We know many of you are starting out on your platform journey. As you do, I want to talk about one thing you should forget right from the start: You can not and should not try to please everybody. Platform engineering is an 80/20 game, and there are several reasons why.
Reason 1: It’s impossible to cover every technical case
The world of cloud-native is simply too differentiated and crowded to cover all edge cases. Building a functional platform covering the Kubernetes (K8s) ecosystem is a challenging thing in itself and believing you can weave in serverless, VMs, and all your legacy is simply naive. I’m not aware of a single case where an organization has managed this. The same thing holds true for resources. Is it technically great to have every new AWS service on your platform? Conceptually maybe, but it becomes impossible to maintain at high quality – and with a sufficient devex.
So what’s the fix?
80% of your application surface area will likely look very similar. Or, if you’re currently in a transformation phase, you have a target for what your 80% will look like. And this is what you cover, it’s as simple as that. If I mean “look like”, I mean that most of your workloads will be containerized and running on K8s for instance. They all use more or less the same resources, databases, DNS, or file storage. The individual configs vary, but are neglectable. Imagine you have to standardize on three to four base configs for all your Postgres Databases, this is almost certainly possible.

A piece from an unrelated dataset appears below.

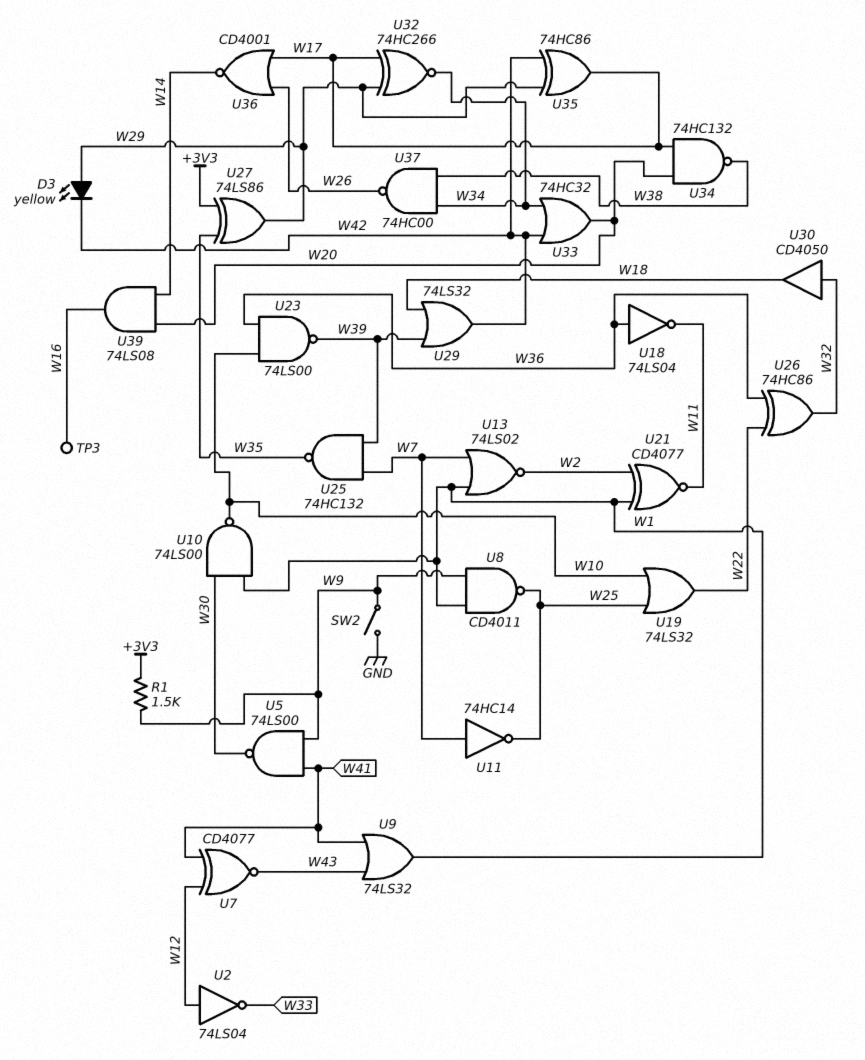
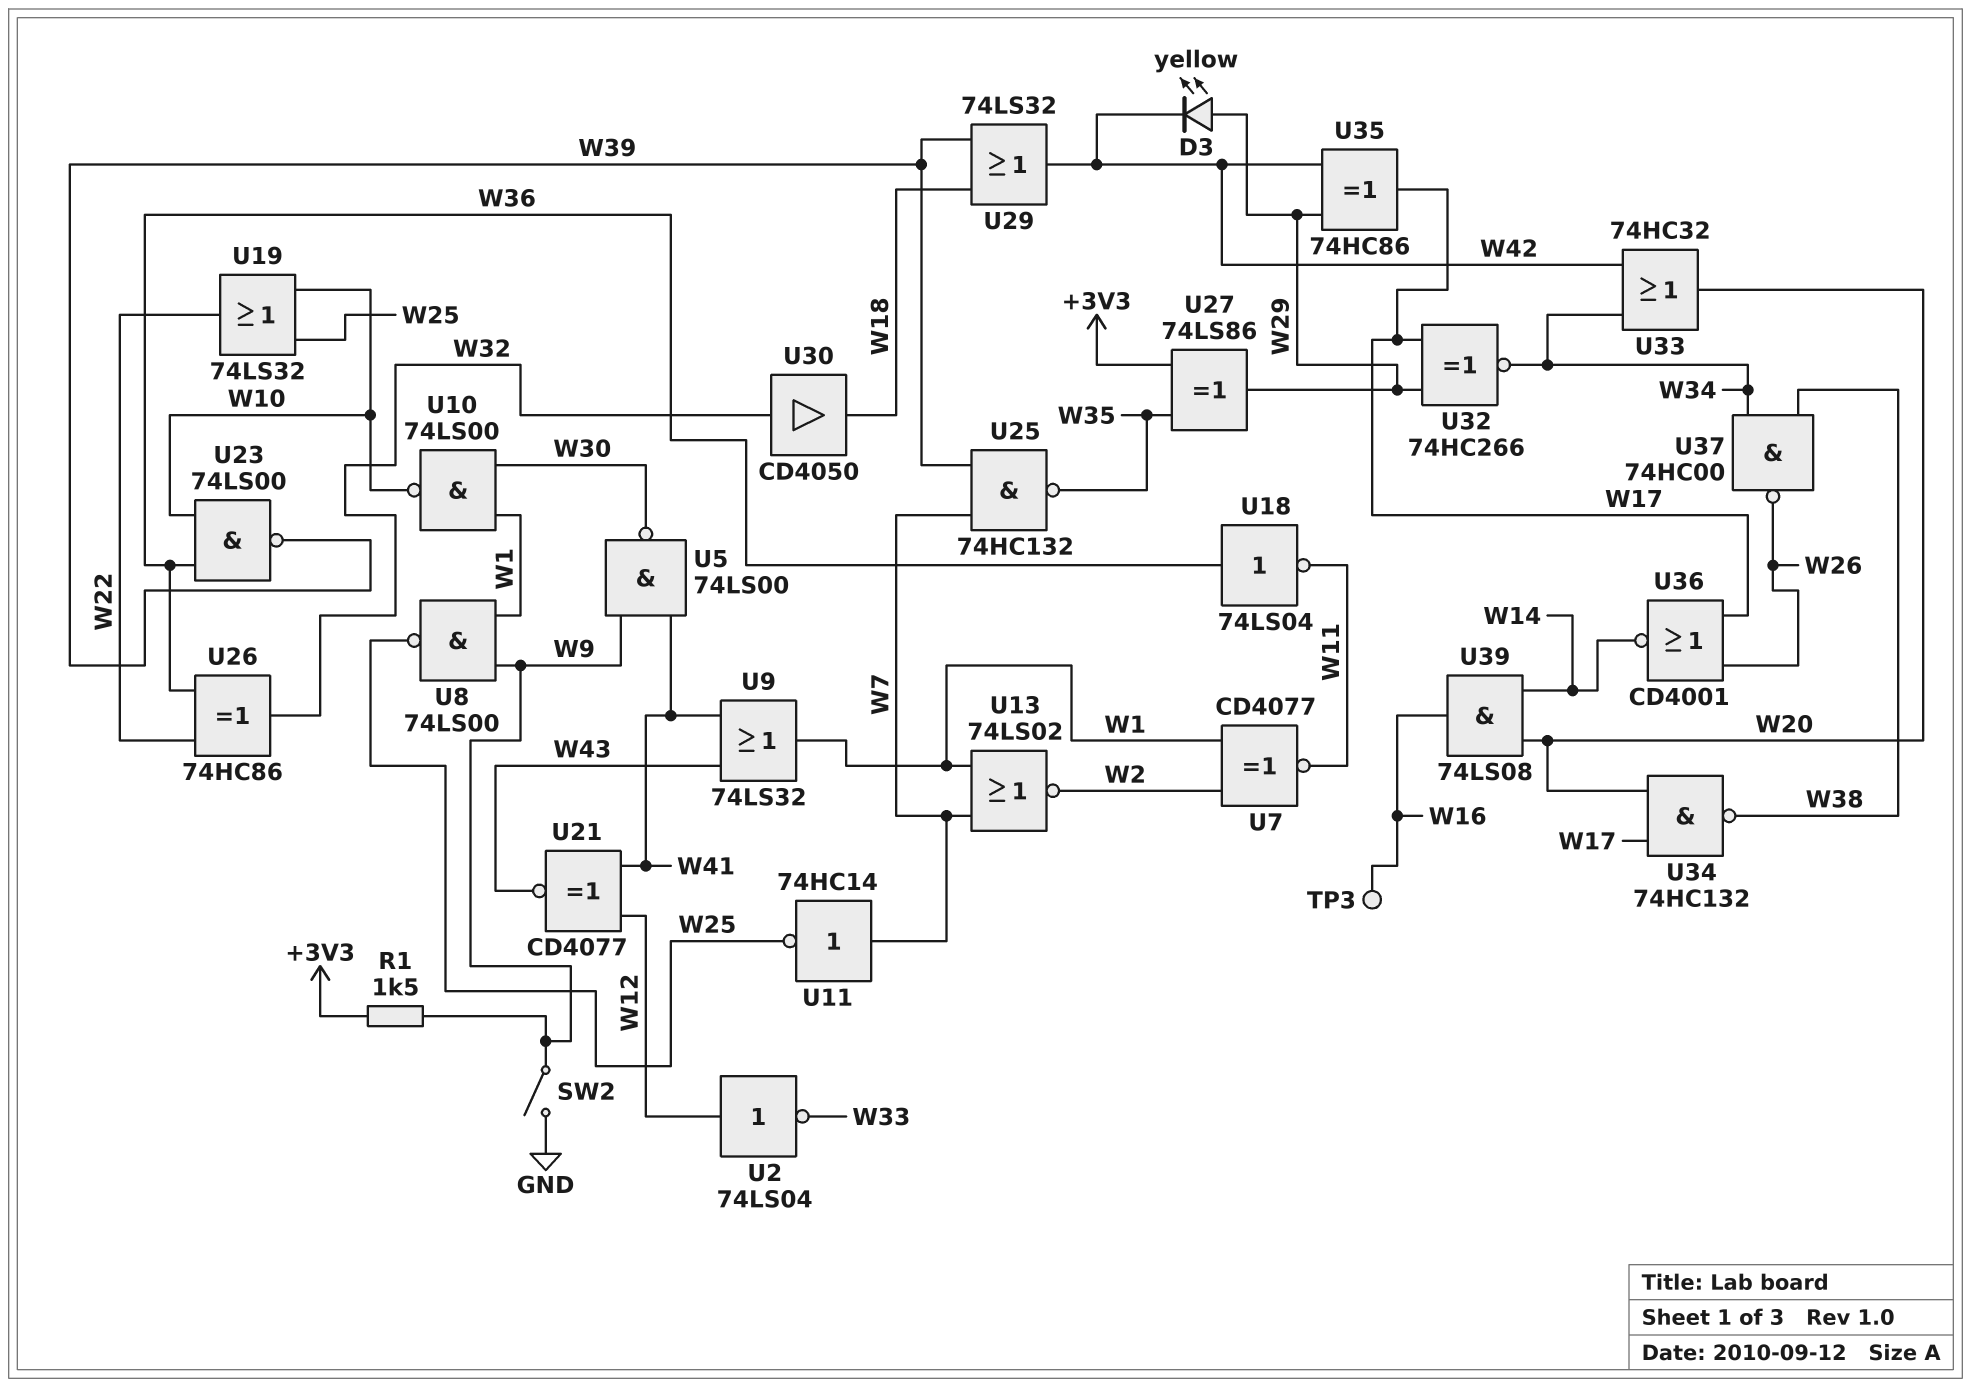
U7: XNOR CD4077 (in W12, in W41, out W43) -> XNOR CD4077 (in W1, in W2, out W11)
U8: NAND CD4011 (in W1, in W9, out W25) -> NAND 74LS00 (in W1, in W9, out W25)
U21: XNOR CD4077 (in W1, in W2, out W11) -> XNOR CD4077 (in W12, in W41, out W43)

If developers want to have a good experience with SLA-backed, supported resources, they have to stay on your golden paths. This doesn’t mean they can’t leave, but that’s where the support ends. This leads to a situation where architectural decisions are made depending on what’s available. But does this really matter? Will you make more money as a business because microservice A uses Lambda?
Reason 2: It’s impossible to cover cultural nuance
I’m telling you now, there will be, developers that hate you. And even if they don’t tell you, they may still boycott you. More often than not they’ll be juniors, or even more dangerous — juniors that think they’re seniors. They haven’t seen the sh*t hit the fan at speed and scale. Depending on your environment and business, the number of these developers will vary and make up as much as 15-25% of your population.
So what’s the fix?
Don’t try to convince them. It’s impossible to tell humans not to do something today, so as not to suffer tomorrow. Rather, just let them go off-piste without the cushty support guarantees, and make sure they know they’re on their own.